### What to work on
Write every record out again exactly as given.

### Provided material
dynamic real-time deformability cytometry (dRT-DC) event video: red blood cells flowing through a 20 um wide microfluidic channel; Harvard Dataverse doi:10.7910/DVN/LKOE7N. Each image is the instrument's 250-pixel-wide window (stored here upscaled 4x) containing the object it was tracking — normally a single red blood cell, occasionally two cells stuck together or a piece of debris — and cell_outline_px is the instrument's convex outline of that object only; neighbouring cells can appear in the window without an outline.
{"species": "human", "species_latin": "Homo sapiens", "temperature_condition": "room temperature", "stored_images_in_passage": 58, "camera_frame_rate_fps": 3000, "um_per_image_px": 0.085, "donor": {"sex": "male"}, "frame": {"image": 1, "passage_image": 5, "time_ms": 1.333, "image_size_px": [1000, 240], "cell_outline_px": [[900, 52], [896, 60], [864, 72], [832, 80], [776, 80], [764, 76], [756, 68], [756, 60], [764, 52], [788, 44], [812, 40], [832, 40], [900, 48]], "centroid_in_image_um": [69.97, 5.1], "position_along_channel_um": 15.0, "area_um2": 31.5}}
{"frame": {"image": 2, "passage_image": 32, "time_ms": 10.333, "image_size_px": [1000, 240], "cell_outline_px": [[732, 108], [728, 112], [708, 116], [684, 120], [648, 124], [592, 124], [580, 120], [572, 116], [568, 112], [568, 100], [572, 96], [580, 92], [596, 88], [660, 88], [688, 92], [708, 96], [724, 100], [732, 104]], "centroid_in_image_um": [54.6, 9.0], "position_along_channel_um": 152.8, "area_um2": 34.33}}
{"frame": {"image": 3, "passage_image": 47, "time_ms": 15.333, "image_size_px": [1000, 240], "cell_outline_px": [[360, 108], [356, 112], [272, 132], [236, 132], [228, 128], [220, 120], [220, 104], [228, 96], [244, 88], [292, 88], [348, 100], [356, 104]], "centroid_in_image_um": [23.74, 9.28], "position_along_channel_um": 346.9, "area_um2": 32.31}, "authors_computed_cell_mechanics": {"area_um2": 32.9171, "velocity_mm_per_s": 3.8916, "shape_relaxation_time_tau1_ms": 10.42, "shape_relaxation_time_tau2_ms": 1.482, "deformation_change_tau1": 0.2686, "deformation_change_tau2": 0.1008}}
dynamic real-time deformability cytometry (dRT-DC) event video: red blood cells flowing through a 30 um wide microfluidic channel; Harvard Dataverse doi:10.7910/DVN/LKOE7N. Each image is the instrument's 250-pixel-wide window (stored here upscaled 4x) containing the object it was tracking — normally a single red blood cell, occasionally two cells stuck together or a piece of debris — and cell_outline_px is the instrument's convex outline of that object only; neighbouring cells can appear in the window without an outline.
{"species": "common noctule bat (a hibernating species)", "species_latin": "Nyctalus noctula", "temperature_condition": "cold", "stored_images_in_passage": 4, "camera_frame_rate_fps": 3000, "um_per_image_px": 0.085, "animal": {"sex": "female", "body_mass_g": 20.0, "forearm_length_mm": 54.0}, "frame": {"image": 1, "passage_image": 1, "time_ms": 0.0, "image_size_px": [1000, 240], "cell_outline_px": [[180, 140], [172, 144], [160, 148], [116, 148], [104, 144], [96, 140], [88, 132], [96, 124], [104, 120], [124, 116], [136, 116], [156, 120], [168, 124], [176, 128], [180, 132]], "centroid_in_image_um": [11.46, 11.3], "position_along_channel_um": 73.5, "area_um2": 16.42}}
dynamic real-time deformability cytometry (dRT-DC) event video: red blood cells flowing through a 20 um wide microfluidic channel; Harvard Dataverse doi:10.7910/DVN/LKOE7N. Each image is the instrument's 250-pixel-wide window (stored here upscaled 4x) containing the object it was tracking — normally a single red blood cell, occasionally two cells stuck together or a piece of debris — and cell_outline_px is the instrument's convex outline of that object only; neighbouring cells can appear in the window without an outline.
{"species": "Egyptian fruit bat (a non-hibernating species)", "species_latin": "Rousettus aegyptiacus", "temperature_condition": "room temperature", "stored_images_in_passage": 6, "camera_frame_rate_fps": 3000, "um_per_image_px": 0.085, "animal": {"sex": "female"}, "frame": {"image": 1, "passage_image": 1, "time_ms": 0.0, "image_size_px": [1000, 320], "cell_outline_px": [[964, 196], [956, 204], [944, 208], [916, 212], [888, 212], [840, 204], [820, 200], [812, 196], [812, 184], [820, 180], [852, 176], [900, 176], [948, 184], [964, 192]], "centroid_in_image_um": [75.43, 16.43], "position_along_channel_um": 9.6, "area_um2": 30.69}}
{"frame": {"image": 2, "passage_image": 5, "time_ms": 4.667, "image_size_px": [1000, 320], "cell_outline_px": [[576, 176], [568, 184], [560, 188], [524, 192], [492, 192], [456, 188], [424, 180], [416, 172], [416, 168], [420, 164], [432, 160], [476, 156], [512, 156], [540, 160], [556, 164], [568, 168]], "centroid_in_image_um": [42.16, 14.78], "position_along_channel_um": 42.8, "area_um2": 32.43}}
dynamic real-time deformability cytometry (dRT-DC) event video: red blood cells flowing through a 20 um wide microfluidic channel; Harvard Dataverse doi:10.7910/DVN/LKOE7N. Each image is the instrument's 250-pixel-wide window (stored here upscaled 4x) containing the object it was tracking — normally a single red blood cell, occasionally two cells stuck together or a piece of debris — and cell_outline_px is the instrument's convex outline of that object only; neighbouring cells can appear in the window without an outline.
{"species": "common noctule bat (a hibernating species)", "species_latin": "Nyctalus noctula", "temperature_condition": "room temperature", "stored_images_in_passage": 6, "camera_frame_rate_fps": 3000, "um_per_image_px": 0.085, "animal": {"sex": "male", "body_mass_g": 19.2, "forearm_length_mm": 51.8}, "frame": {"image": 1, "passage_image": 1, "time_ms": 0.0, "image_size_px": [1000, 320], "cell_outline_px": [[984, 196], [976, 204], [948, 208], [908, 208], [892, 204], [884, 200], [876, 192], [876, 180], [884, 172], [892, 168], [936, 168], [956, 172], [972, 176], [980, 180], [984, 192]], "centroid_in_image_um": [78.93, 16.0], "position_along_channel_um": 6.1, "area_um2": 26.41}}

### Right answer
dynamic real-time deformability cytometry (dRT-DC) event video: red blood cells flowing through a 20 um wide microfluidic channel; Harvard Dataverse doi:10.7910/DVN/LKOE7N. Each image is the instrument's 250-pixel-wide window (stored here upscaled 4x) containing the object it was tracking — normally a single red blood cell, occasionally two cells stuck together or a piece of debris — and cell_outline_px is the instrument's convex outline of that object only; neighbouring cells can appear in the window without an outline.
{"species": "human", "species_latin": "Homo sapiens", "temperature_condition": "room temperature", "stored_images_in_passage": 58, "camera_frame_rate_fps": 3000, "um_per_image_px": 0.085, "donor": {"sex": "male"}, "frame": {"image": 1, "passage_image": 5, "time_ms": 1.333, "image_size_px": [1000, 240], "cell_outline_px": [[900, 52], [896, 60], [864, 72], [832, 80], [776, 80], [764, 76], [756, 68], [756, 60], [764, 52], [788, 44], [812, 40], [832, 40], [900, 48]], "centroid_in_image_um": [69.97, 5.1], "position_along_channel_um": 15.0, "area_um2": 31.5}}
{"frame": {"image": 2, "passage_image": 32, "time_ms": 10.333, "image_size_px": [1000, 240], "cell_outline_px": [[732, 108], [728, 112], [708, 116], [684, 120], [648, 124], [592, 124], [580, 120], [572, 116], [568, 112], [568, 100], [572, 96], [580, 92], [596, 88], [660, 88], [688, 92], [708, 96], [724, 100], [732, 104]], "centroid_in_image_um": [54.6, 9.0], "position_along_channel_um": 152.8, "area_um2": 34.33}}
{"frame": {"image": 3, "passage_image": 47, "time_ms": 15.333, "image_size_px": [1000, 240], "cell_outline_px": [[360, 108], [356, 112], [272, 132], [236, 132], [228, 128], [220, 120], [220, 104], [228, 96], [244, 88], [292, 88], [348, 100], [356, 104]], "centroid_in_image_um": [23.74, 9.28], "position_along_channel_um": 346.9, "area_um2": 32.31}, "authors_computed_cell_mechanics": {"area_um2": 32.9171, "velocity_mm_per_s": 3.8916, "shape_relaxation_time_tau1_ms": 10.42, "shape_relaxation_time_tau2_ms": 1.482, "deformation_change_tau1": 0.2686, "deformation_change_tau2": 0.1008}}
dynamic real-time deformability cytometry (dRT-DC) event video: red blood cells flowing through a 30 um wide microfluidic channel; Harvard Dataverse doi:10.7910/DVN/LKOE7N. Each image is the instrument's 250-pixel-wide window (stored here upscaled 4x) containing the object it was tracking — normally a single red blood cell, occasionally two cells stuck together or a piece of debris — and cell_outline_px is the instrument's convex outline of that object only; neighbouring cells can appear in the window without an outline.
{"species": "common noctule bat (a hibernating species)", "species_latin": "Nyctalus noctula", "temperature_condition": "cold", "stored_images_in_passage": 4, "camera_frame_rate_fps": 3000, "um_per_image_px": 0.085, "animal": {"sex": "female", "body_mass_g": 20.0, "forearm_length_mm": 54.0}, "frame": {"image": 1, "passage_image": 1, "time_ms": 0.0, "image_size_px": [1000, 240], "cell_outline_px": [[180, 140], [172, 144], [160, 148], [116, 148], [104, 144], [96, 140], [88, 132], [96, 124], [104, 120], [124, 116], [136, 116], [156, 120], [168, 124], [176, 128], [180, 132]], "centroid_in_image_um": [11.46, 11.3], "position_along_channel_um": 73.5, "area_um2": 16.42}}
dynamic real-time deformability cytometry (dRT-DC) event video: red blood cells flowing through a 20 um wide microfluidic channel; Harvard Dataverse doi:10.7910/DVN/LKOE7N. Each image is the instrument's 250-pixel-wide window (stored here upscaled 4x) containing the object it was tracking — normally a single red blood cell, occasionally two cells stuck together or a piece of debris — and cell_outline_px is the instrument's convex outline of that object only; neighbouring cells can appear in the window without an outline.
{"species": "Egyptian fruit bat (a non-hibernating species)", "species_latin": "Rousettus aegyptiacus", "temperature_condition": "room temperature", "stored_images_in_passage": 6, "camera_frame_rate_fps": 3000, "um_per_image_px": 0.085, "animal": {"sex": "female"}, "frame": {"image": 1, "passage_image": 1, "time_ms": 0.0, "image_size_px": [1000, 320], "cell_outline_px": [[964, 196], [956, 204], [944, 208], [916, 212], [888, 212], [840, 204], [820, 200], [812, 196], [812, 184], [820, 180], [852, 176], [900, 176], [948, 184], [964, 192]], "centroid_in_image_um": [75.43, 16.43], "position_along_channel_um": 9.6, "area_um2": 30.69}}
{"frame": {"image": 2, "passage_image": 5, "time_ms": 4.667, "image_size_px": [1000, 320], "cell_outline_px": [[576, 176], [568, 184], [560, 188], [524, 192], [492, 192], [456, 188], [424, 180], [416, 172], [416, 168], [420, 164], [432, 160], [476, 156], [512, 156], [540, 160], [556, 164], [568, 168]], "centroid_in_image_um": [42.16, 14.78], "position_along_channel_um": 42.8, "area_um2": 32.43}}
dynamic real-time deformability cytometry (dRT-DC) event video: red blood cells flowing through a 20 um wide microfluidic channel; Harvard Dataverse doi:10.7910/DVN/LKOE7N. Each image is the instrument's 250-pixel-wide window (stored here upscaled 4x) containing the object it was tracking — normally a single red blood cell, occasionally two cells stuck together or a piece of debris — and cell_outline_px is the instrument's convex outline of that object only; neighbouring cells can appear in the window without an outline.
{"species": "common noctule bat (a hibernating species)", "species_latin": "Nyctalus noctula", "temperature_condition": "room temperature", "stored_images_in_passage": 6, "camera_frame_rate_fps": 3000, "um_per_image_px": 0.085, "animal": {"sex": "male", "body_mass_g": 19.2, "forearm_length_mm": 51.8}, "frame": {"image": 1, "passage_image": 1, "time_ms": 0.0, "image_size_px": [1000, 320], "cell_outline_px": [[984, 196], [976, 204], [948, 208], [908, 208], [892, 204], [884, 200], [876, 192], [876, 180], [884, 172], [892, 168], [936, 168], [956, 172], [972, 176], [980, 180], [984, 192]], "centroid_in_image_um": [78.93, 16.0], "position_along_channel_um": 6.1, "area_um2": 26.41}}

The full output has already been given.